With regards to vSphere Replication also a lot has changed. So far there was no support for vSphere Replication enabled VMs to be part of an SDRS datastore cluster but with 6.0 it is fully supported. As of 6.0 Storage DRS will recognize replica VMs (which are replicated using vSphere Replication) and thresholds have been exceeded then SDRS will query vSphere Replication and will be able to migrate replicas to solve the resource constraint.
Up next the integration with Storage Policy Based Management. In the past when you had different tiers of datastores as part of the same Datastore Cluster then SDRS could potentially move a VM which was assigned policy “gold” to a datastore which was associated with a “silver” policy. With vSphere 6.0, SDRS is aware of storage policies in SPBM and will only move or place VMs to a datastore that can satisfy that VM’s storage policy.
Oh and before I forget, there is also the introduction of IOPS reservations on a per virtual disk level. This isn’t really part of Storage DRS but a function of the mClock scheduler and integrated with Storage IO Control and SDRS where needed. It isn’t available in the UI even in this release, only exposed through the VIM API so I doubt many of you will use it… figured though I would mention it already, and I will do a deeper write up later this week probably.
Peter van Grinsven says
Is there change in the way the IOPs limits per virtual disk are enforced in vSphere 6.0 in comparison to vSphere 5.1 / 5.5 using the old scheduler?
With vSphere 5.1 / 5.5 with the old scheduler, our experience has been that IOPs limits set on a per virtual disk level for a virtual machine are aggregated for the virtual disks assigned to the virtual machine and only enforced on the virtual machine level.
Example being is that if a VM has a 2 disks – disk 1 with IOPS limit 100 and disk 2 with IOPS limit 400. The aggregated IOPs would be 500. The result is the VM is allowed to execute up to 500 IOPs on per disk level without honouring the per disk limit configured without exceeding a total of 500 IOPs across the whole virtual machine.
Bo Waters says
Nice Post and nice next steps for SDRS.
Here’s an example of what happens at our company where we have 10,000 vm’s, and 20 PB of storage: The lifecycle of a cluster is 5 years. We properly provision and balance on day1 and sometime later the cluster fills up. Now you’re at year two and things need to be re-balanced because storage usage patterns have changed.

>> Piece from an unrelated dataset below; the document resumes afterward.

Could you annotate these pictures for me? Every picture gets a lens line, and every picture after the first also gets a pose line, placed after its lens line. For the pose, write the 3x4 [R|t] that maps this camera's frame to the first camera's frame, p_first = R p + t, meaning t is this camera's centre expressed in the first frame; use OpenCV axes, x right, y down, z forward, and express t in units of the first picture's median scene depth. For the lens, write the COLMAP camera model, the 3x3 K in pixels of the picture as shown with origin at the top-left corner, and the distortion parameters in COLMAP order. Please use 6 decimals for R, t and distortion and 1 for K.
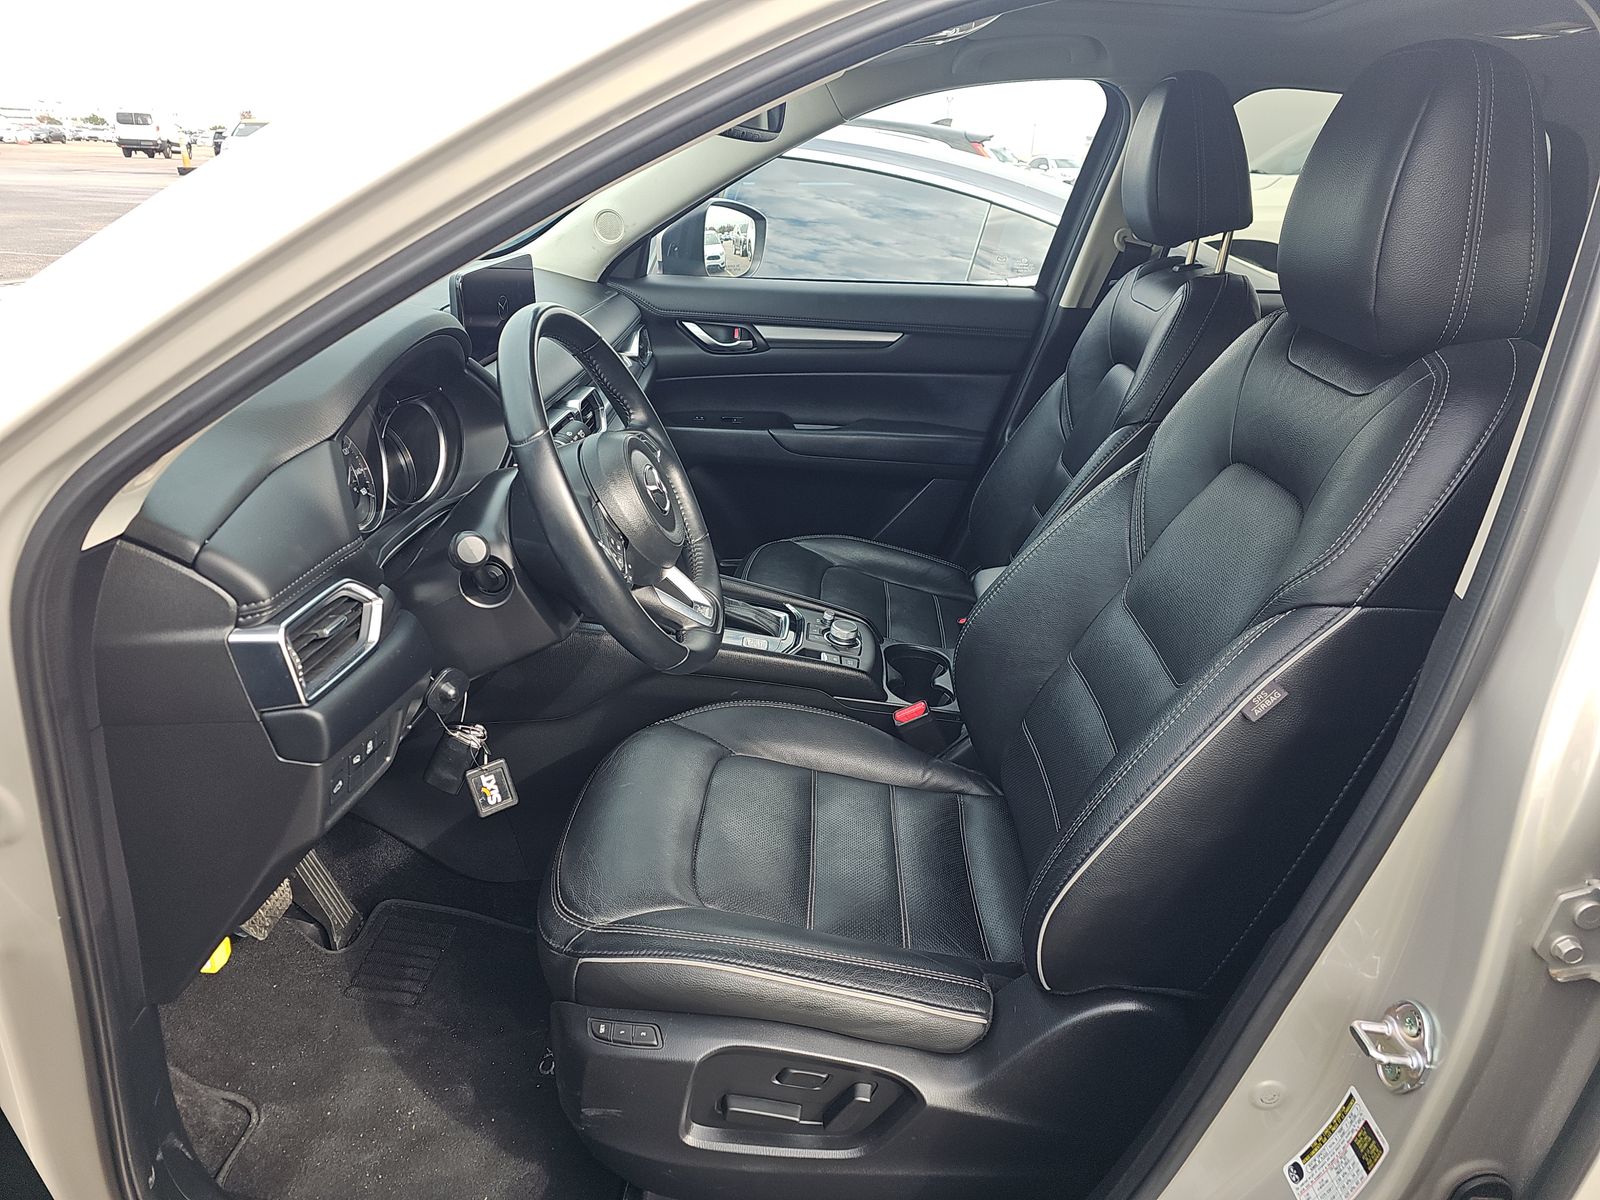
lens RADIAL K [[1115.3, 0, 800.0], [0, 1115.3, 600.0], [0, 0, 1]] dist [0.088535, -0.001737]
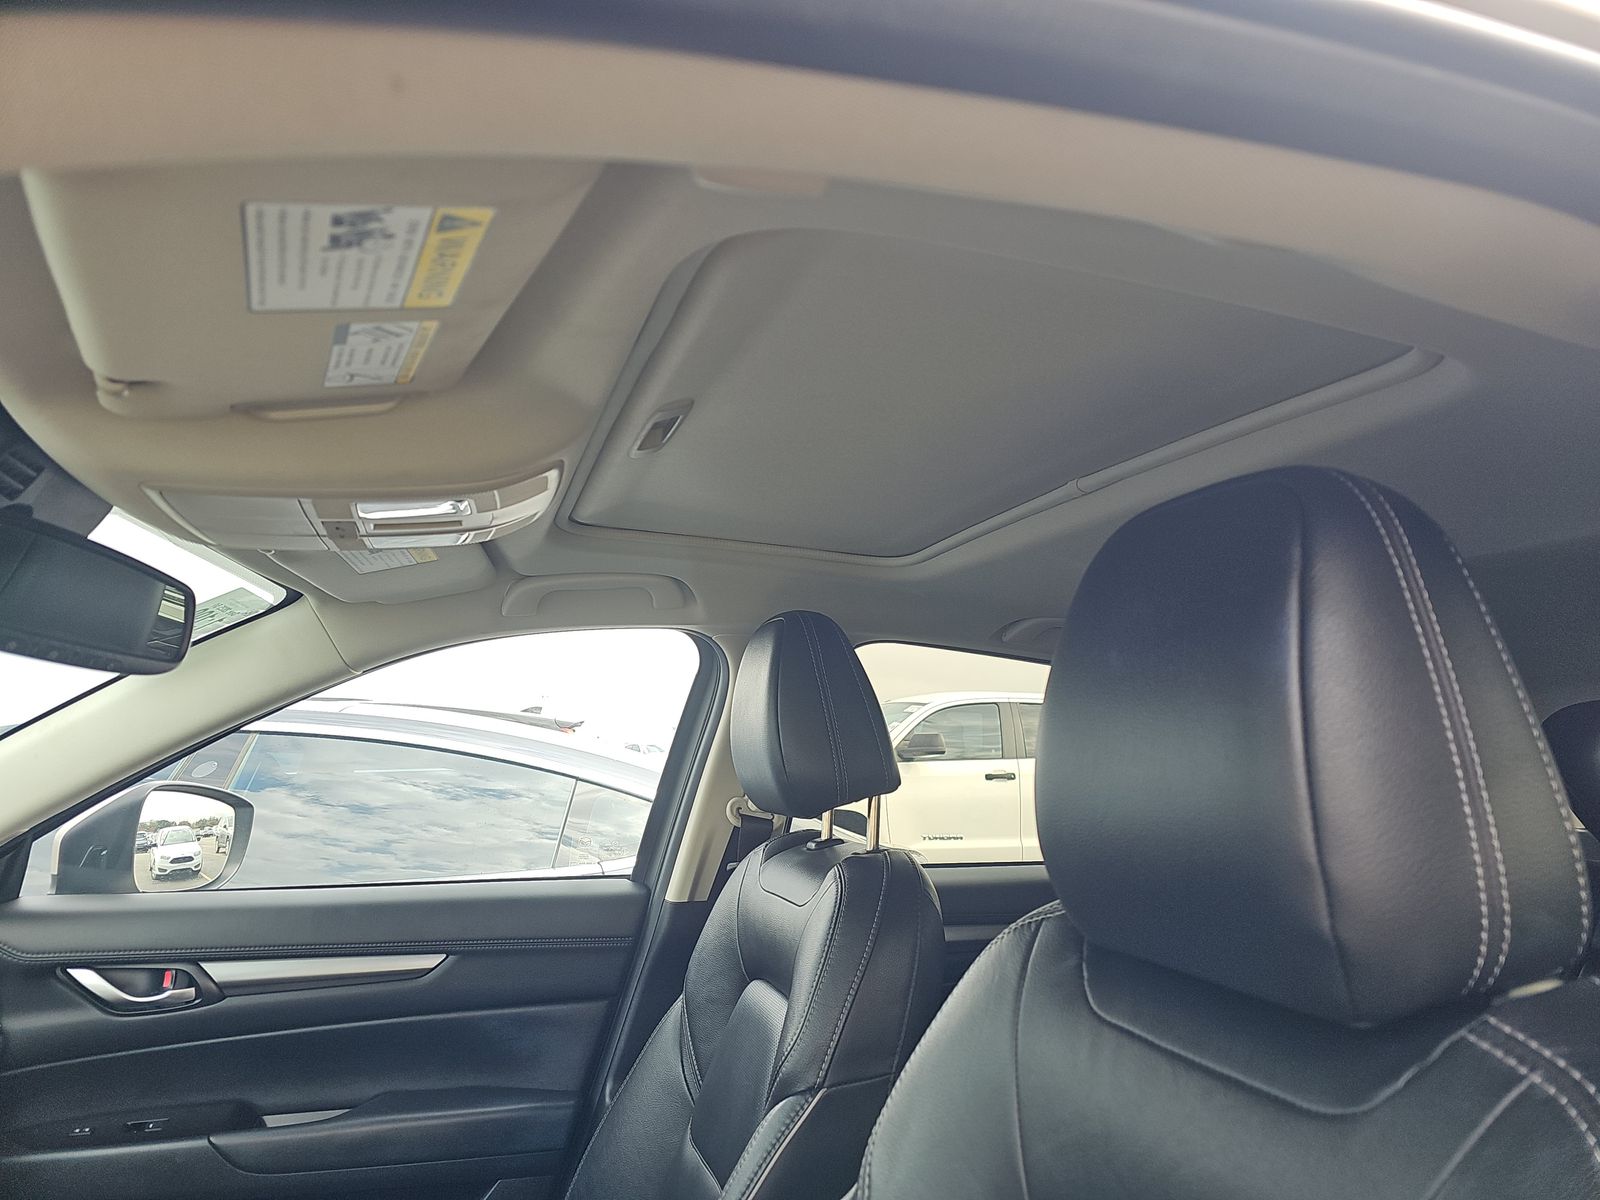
lens RADIAL K [[1058.2, 0, 800.0], [0, 1058.2, 600.0], [0, 0, 1]] dist [0.033202, -0.042123]
pose [[0.939302, 0.021838, 0.342397, 0.067989], [0.148778, 0.873335, -0.463845, -0.093355], [-0.309156, 0.486631, 0.817076, 0.297468]]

Balancing on latency doesn’t take into account operational high watermarks for stuff like storage controller CPU utilization and it’s ilk, so your stuck micro managing the array with (hopefully) people that are technically omnipotent. Setting an high watermark for per VM IOPS doesn’t let the VM stretch if necessary and adds another layer to troubleshoot when looking at already difficult storage performance troubleshooting. Now we’re in year 4 and we need to migrate in 12 months…. (is the fat lady singing yet?)